### REQUIRED ACTION
Update the lines from the first one through the line with "denselben Gottesdienst." by replacing "Urbild" with "Vorbild" and changing nothing else. Leave the pictures out of your answer.

### AVAILABLE DATA
*** Block opens ***

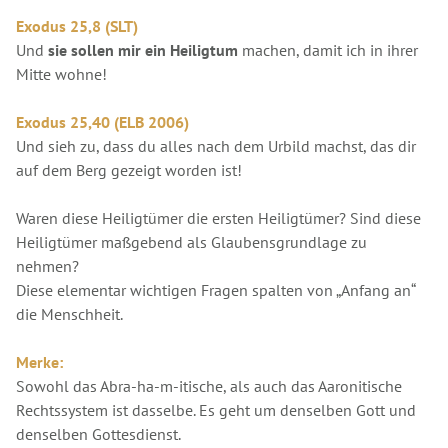
Exodus 25,8 (SLT)
Und
sie sollen mir ein Heiligtum
machen, damit ich in ihrer
Mitte wohne!
Exodus 25,40 (ELB 2006)
Und sieh zu, dass du alles nach dem Urbild machst, das dir
auf dem Berg gezeigt worden ist!
Waren diese Heiligtümer die ersten Heiligtümer? Sind diese
Heiligtümer maßgebend als Glaubensgrundlage zu
nehmen?
Diese elementar wichtigen Fragen spalten von „Anfang an“
die Menschheit.
Merke:
Sowohl das Abra-ha-m-itische, als auch das Aaronitische
Rechtssystem ist dasselbe. Es geht um denselben Gott und
denselben Gottesdienst.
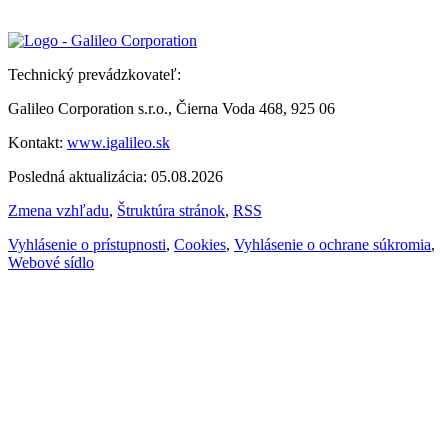
Technický prevádzkovateľ:
Galileo Corporation s.r.o., Čierna Voda 468, 925 06
Kontakt:
www.igalileo.sk
Posledná aktualizácia: 05.08.2026
Zmena vzhľadu
,
Štruktúra stránok
,
RSS
Vyhlásenie o prístupnosti
,
Cookies
,
Vyhlásenie o ochrane súkromia
,
Webové sídlo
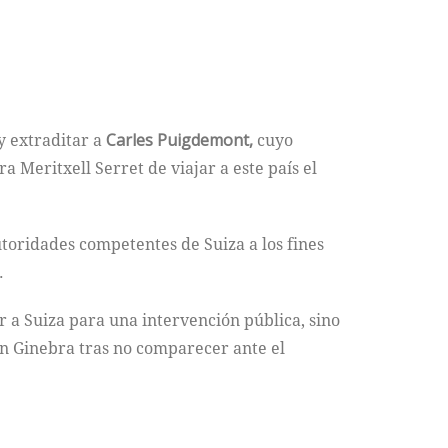
 y extraditar a
Carles Puigdemont,
cuyo
a Meritxell Serret de viajar a este país el
utoridades competentes de Suiza a los fines
.
r a Suiza para una intervención pública, sino
n Ginebra tras no comparecer ante el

*** Block closes ***

### ANSWER BOX
Exodus 25,8 (SLT)
Und
sie sollen mir ein Heiligtum
machen, damit ich in ihrer
Mitte wohne!
Exodus 25,40 (ELB 2006)
Und sieh zu, dass du alles nach dem Vorbild machst, das dir
auf dem Berg gezeigt worden ist!
Waren diese Heiligtümer die ersten Heiligtümer? Sind diese
Heiligtümer maßgebend als Glaubensgrundlage zu
nehmen?
Diese elementar wichtigen Fragen spalten von „Anfang an“
die Menschheit.
Merke:
Sowohl das Abra-ha-m-itische, als auch das Aaronitische
Rechtssystem ist dasselbe. Es geht um denselben Gott und
denselben Gottesdienst.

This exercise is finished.